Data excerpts
•••

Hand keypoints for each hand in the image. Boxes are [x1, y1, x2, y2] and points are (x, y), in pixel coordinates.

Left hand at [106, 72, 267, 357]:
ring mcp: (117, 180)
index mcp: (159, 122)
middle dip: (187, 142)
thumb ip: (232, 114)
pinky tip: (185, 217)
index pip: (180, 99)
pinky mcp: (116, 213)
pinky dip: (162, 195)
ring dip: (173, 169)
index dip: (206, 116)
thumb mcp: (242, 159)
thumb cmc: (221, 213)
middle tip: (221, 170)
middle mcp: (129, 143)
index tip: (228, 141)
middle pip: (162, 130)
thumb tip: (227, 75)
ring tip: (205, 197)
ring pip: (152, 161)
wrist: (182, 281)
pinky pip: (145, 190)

•••

Exercise brief = Retype the data exactly.

Output for this exercise =
Hand keypoints for each hand in the image. Boxes are [x1, y1, x2, y2] and points are (x, y), in pixel coordinates.

Left hand at [106, 72, 267, 357]:
ring mcp: (117, 180)
index mcp: (159, 122)
middle dip: (187, 142)
thumb ip: (232, 114)
pinky tip: (185, 217)
index pip: (180, 99)
pinky mcp: (116, 213)
pinky dip: (162, 195)
ring dip: (173, 169)
index dip: (206, 116)
thumb mcp: (242, 159)
thumb cmc: (221, 213)
middle tip: (221, 170)
middle mcp: (129, 143)
index tip: (228, 141)
middle pip: (162, 130)
thumb tip: (227, 75)
ring tip: (205, 197)
ring pip: (152, 161)
wrist: (182, 281)
pinky pip: (145, 190)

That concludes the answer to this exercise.